Lynne Weil, a spokesperson for the House Foreign Affairs committee, said the State Department provided a lot of information, but the committee has agreed not to disclose the answers because 'some data might be considered diplomatically sensitive'.
She said the nuclear deal still must come back to the Congress for final approval, and, at that point, public hearings will be held and 'the questions will come up again'.
The civil nuclear deal is 'in such desperate straits that the State Department has imposed unusually strict conditions on the answers it provided to questions posed by members of Congress: Keep them secret', the Washington Post said Friday.
The State Department made the request, even though the answers are not classified, because officials fear that public disclosure would torpedo the deal, the daily said citing unnamed sources.
Given the pointed nature of the questions, the Post said, the State Department had little choice but to be candid with lawmakers about the answers, in ways that senior State Department officials had not been in public.
The State Department said it had no plans to make the answers public.
'We've handled answers to sensitive questions in an appropriate way that responded to congressional concerns,' said spokesman Tom Casey. 'We're going to continue with that approach.'
The Post said Tom Lantos, the late Democratic chairman of the House Foreign Affairs Committee, agreed to the request in February, and the current chairman, Howard L. Berman, has abided by that commitment, though Berman is not considered a strong supporter of the deal.
The nearly 50 questions posed by the Congress are highly technical, but they were carefully crafted to get to the heart of the balancing act the administration has performed between adhering to the letter of US non-proliferation law and assuaging Indian concerns that it was not being treated like a true nuclear power.
The Congress passed the Hyde Act to enable the deal, but some US lawmakers have raised concerns about whether the implementing 123 agreement negotiated by the administration fudges critical details.

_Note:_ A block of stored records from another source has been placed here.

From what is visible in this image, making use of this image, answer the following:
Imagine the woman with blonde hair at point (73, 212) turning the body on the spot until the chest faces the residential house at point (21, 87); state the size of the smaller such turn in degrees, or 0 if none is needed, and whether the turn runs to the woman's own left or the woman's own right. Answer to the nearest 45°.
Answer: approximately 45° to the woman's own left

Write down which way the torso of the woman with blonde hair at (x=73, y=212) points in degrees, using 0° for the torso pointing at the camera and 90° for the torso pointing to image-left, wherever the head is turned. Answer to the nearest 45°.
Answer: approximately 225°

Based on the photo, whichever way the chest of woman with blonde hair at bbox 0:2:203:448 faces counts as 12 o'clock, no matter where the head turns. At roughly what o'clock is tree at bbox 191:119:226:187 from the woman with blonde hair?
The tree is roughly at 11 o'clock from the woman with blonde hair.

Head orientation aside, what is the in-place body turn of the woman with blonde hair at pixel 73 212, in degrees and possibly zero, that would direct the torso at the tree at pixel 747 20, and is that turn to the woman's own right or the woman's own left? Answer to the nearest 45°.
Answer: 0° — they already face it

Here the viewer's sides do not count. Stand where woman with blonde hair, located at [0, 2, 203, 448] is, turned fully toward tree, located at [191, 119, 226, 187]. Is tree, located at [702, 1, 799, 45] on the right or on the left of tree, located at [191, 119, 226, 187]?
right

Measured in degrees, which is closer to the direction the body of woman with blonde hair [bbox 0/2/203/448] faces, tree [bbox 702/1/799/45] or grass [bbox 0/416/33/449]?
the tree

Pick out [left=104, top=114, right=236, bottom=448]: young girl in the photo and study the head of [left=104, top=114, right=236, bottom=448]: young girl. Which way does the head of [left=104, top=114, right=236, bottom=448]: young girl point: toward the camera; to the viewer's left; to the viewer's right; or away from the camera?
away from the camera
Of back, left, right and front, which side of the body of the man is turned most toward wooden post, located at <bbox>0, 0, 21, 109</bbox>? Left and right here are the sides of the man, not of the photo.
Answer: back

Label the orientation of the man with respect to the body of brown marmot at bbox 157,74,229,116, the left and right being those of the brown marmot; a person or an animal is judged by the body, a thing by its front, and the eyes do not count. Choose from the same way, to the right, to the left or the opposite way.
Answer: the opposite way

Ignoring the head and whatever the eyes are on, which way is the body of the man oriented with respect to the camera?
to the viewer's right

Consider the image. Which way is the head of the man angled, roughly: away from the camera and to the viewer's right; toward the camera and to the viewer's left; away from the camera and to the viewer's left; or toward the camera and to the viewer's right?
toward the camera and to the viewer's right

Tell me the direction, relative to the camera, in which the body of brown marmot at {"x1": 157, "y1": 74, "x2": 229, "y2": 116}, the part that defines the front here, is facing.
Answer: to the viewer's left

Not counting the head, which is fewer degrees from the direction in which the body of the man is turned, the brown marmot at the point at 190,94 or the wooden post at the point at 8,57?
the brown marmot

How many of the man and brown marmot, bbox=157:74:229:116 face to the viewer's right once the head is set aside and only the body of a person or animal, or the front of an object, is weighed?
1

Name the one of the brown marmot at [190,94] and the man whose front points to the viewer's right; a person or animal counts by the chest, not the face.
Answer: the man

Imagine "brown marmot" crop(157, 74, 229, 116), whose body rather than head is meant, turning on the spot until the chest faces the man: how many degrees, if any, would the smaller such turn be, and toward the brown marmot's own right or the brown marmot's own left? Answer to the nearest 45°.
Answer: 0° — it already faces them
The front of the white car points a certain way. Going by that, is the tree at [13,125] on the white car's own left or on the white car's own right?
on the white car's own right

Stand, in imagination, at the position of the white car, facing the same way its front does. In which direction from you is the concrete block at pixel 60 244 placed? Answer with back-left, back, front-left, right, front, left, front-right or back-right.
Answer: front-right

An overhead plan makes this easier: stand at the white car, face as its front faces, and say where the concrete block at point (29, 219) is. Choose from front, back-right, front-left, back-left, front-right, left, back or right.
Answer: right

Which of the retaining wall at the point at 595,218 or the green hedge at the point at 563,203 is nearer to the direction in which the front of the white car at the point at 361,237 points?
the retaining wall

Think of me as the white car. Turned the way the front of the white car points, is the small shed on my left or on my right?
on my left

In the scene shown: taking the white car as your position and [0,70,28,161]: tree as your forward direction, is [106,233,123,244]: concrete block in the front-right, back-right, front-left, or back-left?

For instance, one of the questions pertains to whether the US would terminate nuclear trade if India resumed nuclear testing. This is a sensitive point in India and is required under US law, but the answer is not entirely clear from the text of the US-India agreement, the Post said.
Another series of questions addresses the commitment by the US to supply India with a 'reliable supply of fuel' for its reactors, including a pledge to take steps to 'guard against the disruption of fuel supplies'.
A series of questions asks whether these commitments are legally binding, whether the two governments agree on the definition of a 'fuel supply disruption' and whether the commitments would be affected by an Indian nuclear test.
At one point, the lawmakers question whether these commitments in the implementing 123 agreement are consistent with the Hyde Act.
A group of prominent non-proliferation experts has decried the 'virtual 'gag' order', but thus far, the answers have not leaked, in part because only a handful of congressional officials have been able to read them, the Post said.
'The administration's unwillingness to make their answers more widely available suggests they have something to hide from either US or Indian legislators,' it said, citing Daryl Kimball, director of the Arms Control Association.